Oper ist so was von pervers: Lug und Trug, Verrat, Nötigung, Quälerei, Folter, Totschlag, Mord – meist hingerissen bejubelt und beifallsumrauscht. Oper ist so was von einseitig: lebenslange Freundschaft, Ergebenheit, Treue, schlichte Liebe – naja, schon auch, ganz nett, aber nicht umwerfend. Pietro Mascagni wollte 1891 das Gegengewicht zum Jubel um Betrug und Mord in seiner „Cavalleria rusticana“ schaffen – doch dieses andere Werk setzte sich nicht so recht durch. Das hinterfragen derzeit die Festspiele in Erl.
Der Erfolg von Mascagnis zweiter Oper „L’amico Fritz“ war damals groß. Sogar ins Opern-Mekka, an New Yorks Met wurden Mascagni und erste Sänger zur Einstudierung und Aufführungen eingeladen, von europäischen Häusern zu schweigen. Und Verdis gnadenlosem Verdikt über Libretto und Komposition stand Gustav Mahlers Engagement für das Werk gegenüber: „Zwischen Mascagni und mir gibt es eine unendlich große Wahlverwandtschaft.“
Auch zu unserer derzeitigen Phase von Distanz und Liebesverhinderung gibt es Parallelen. Da ist dieser reiche elsässische Großgrundbesitzer Fritz: fröhlich überzeugter Junggeselle; doch Reichtum nicht als Distanz, vielmehr hilft er seinen Freunden großzügig und gegenüber seinem engsten Vertrauten, dem Rabbiner David, verwettet er einen ganzen Weinberg. David ist auch als Heiratsvermittler tätig; er erkennt in der Kleinbauerntochter Suzel die reiche Seele, die heimliche Liebe zu Fritz, zieht Fäden hin und her – und nach Spannungen erkennt auch Fritz die Übermacht der Liebe über alles Junggesellentralala. Mascagni hat für diese Emotionen mitsamt Frühling, Kirschblüte und süßen Kirschfrüchten, Scheiternsangst und finalem Liebesglück eine ebenso heftig wallende Musik für großes Orchester komponiert; den zum Freundeskreis gehörenden Zigeuner Bepe umspielt ein herb-wildes Geigensolo; im Kirschenduett erblüht süße Zuneigung zwischen Fritz und Suzel; das Intermezzo vor dem Finalakt malt Abgründe wie leuchtendes Hoffen aus und immer wieder blüht anrührende vokale Italianità: zwei Liebende können sich auch finden, Glück ist auch möglich.

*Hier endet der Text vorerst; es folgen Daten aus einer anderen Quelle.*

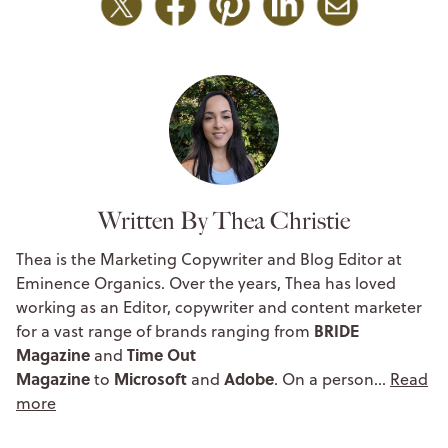
Written By Thea Christie
Thea is the Marketing Copywriter and Blog Editor at
Eminence Organics. Over the years, Thea has loved
working as an Editor, copywriter and content marketer
BRIDE
for a vast range of brands ranging from
Magazine
Time Out
and
Magazine
Microsoft
Adobe
to
and
. On a person…
Read
more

Das Aufführungsglück in Erl wurde gemindert, weil ausgerechnet das weibliche Bühnenteam – Ute Engelhardt-Regie, Sonja Fürsti-Bühne und Henriette Hübschmann-Kostüme – glaubte verbessern zu müssen: Aus Bepe wurde eine Carmen-nahe Gegenspielerin zu Suzel; David wurde ein hässliches, wohl aus Antisemitismus-Sorgen „halb-neutrales“ Äußeres verpasst; Wände im Herrenhaus öffneten sich zu symbolistischen Traumszenarien im mal Renaissance-, mal Nazarener-Stil – und dafür fehlte es an ausdifferenzierter Personenregie. Denn Mascagnis Musik, in die Landvolkchöre nur atmosphärisch hereinklingen (Einstudierung: Olga Yanum), verführt: die aus etwa 20 Nationen stammenden Instrumentalisten des Tiroler Festspielorchesters Erl brennen in Lockdown-Zeiten vor Spielfreude und die linke Hand von Jung-Dirigent Francesco Lanzillotta konnte gar nicht genug dämpfen – es wurde ganz groß aufgespielt und dementsprechend gesungen, so dass wagnerianische Liebesräusche tosten.
Im durchweg guten Solisten-Ensemble sangen folglich Gerard Schneider und Karen Voung als Fritz und Suzel, als würde Lautstärke wirklich ihr Liebesleben retten – von „dolce piano“ keine Spur. So ragte der slowenische Bariton Domen Križaj als David künstlerisch heraus: ein warm und füllig strömender, gelegentlich dunkel timbrierter Bariton, dessen große Bibel-Szene, in der er Suzel Parallelen zu Rachel offenlegt, zu einem Höhepunkt geriet – da kann ein Verdi-Bariton von großem Format heranwachsen. Križajs David war zudem ein anrührendes Beispiel dafür, dass nicht nur Blut und Tod Liebesglück erblühen lassen.